Margaret Wodetzki figures she's run in close to 300 races. Winner of the Women's Senior Masters trophy in the 2004 Vicksburg Run Through History—that daunting 10K dash through the Hilly City's National Military Park—Wodetzki didn't even take up running until she was in her early 50s. Now 72, the retired Jackson State chemistry professor (who serves as the volunteer coordinator for Race for the Cure, which raises money to help fight breast cancer) recently finished fifth in the 5k at the National Senior Olympics.
"She turned out to be a natural," says her husband, Dick Johnson, who teaches philosophy at Tougaloo and (now that he's running less often himself due to a knee-cartilege injury) serves as Wodetzki's unofficial trainer and cheerleader. "Almost immediately she started coming in first. It surprised both of us."

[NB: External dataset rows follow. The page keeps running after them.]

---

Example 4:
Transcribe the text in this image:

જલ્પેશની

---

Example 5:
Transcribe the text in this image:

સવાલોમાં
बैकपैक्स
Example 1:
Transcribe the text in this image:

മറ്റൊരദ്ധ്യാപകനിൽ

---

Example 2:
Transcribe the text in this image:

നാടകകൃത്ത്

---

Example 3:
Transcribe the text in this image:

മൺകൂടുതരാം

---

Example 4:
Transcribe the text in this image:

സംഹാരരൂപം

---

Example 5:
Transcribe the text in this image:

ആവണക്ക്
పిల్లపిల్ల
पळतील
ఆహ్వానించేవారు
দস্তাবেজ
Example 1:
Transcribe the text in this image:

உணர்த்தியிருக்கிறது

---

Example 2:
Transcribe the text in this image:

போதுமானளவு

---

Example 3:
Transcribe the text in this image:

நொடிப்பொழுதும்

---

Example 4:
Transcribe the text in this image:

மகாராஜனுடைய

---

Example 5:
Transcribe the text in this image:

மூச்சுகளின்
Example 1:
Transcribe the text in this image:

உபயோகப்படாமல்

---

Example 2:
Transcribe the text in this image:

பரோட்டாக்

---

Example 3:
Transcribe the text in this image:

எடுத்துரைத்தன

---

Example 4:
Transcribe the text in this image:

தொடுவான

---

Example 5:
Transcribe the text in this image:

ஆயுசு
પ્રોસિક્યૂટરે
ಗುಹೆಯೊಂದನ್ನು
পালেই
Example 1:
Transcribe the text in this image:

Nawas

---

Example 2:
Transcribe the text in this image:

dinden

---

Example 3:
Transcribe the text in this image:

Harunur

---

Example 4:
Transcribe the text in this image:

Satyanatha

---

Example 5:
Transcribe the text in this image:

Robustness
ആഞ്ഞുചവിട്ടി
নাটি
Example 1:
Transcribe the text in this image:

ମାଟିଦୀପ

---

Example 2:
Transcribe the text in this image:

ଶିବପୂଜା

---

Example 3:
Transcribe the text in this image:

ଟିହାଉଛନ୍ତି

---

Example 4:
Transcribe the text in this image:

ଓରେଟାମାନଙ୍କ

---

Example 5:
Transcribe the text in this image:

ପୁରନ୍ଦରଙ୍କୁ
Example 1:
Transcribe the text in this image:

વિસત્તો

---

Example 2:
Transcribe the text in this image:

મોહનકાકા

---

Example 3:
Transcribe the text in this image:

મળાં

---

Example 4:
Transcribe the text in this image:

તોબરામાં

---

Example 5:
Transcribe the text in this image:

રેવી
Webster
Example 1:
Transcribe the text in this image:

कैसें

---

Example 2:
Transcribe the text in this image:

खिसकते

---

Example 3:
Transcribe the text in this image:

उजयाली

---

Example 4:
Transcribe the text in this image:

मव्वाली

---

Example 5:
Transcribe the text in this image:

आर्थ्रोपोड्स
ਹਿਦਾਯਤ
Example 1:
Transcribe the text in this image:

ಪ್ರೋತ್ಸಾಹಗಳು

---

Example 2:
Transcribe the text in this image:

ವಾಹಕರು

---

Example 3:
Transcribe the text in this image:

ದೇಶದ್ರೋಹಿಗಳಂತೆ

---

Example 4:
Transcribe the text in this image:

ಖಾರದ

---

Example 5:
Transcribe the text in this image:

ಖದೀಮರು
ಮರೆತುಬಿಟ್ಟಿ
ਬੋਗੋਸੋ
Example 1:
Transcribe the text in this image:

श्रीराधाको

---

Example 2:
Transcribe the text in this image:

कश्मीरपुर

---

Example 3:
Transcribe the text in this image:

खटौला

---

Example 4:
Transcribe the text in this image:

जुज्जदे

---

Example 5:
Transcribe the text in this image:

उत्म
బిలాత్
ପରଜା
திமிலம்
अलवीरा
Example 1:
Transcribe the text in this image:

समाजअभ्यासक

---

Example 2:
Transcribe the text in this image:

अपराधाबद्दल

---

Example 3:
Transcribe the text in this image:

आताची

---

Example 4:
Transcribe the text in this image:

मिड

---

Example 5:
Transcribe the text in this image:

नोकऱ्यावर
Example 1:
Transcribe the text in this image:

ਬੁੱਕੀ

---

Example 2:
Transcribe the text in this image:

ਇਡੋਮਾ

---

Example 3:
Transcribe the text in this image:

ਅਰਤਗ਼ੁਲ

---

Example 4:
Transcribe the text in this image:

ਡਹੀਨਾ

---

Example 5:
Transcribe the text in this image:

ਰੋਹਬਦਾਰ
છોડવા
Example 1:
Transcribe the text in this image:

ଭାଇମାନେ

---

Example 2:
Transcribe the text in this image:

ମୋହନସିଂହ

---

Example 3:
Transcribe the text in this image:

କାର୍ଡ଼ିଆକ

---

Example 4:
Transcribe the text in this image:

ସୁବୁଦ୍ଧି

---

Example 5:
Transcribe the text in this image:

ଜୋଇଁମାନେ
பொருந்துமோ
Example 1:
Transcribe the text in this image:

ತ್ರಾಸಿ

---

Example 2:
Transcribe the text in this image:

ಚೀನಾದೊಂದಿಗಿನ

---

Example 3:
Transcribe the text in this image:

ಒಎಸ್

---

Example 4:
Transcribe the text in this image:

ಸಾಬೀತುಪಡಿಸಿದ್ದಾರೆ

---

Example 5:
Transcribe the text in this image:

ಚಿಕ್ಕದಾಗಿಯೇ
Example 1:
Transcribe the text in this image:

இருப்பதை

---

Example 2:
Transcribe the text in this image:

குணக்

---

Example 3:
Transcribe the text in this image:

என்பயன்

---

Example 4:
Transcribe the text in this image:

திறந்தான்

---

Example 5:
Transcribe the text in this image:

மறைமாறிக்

"I usually do win," Wodetzki says, though she's quick to add, "Sometimes there aren't that many people in my age group." Her first-place showing in this year's Run Through History (the 25th annual one) marks the third time she's won in her category in this perennially well-attended event. "When I was 52," she says, "I ran it in 54 minutes-and-something and didn't win anything. There were a lot more people my age to compete with back then."
But getting older has its rewards. This time around Wodetzki finished in 1 hour, 8 minutes-plus—not bad when you factor in the inevitable insults to anyone's body of 20 added years—and she still took home the prize.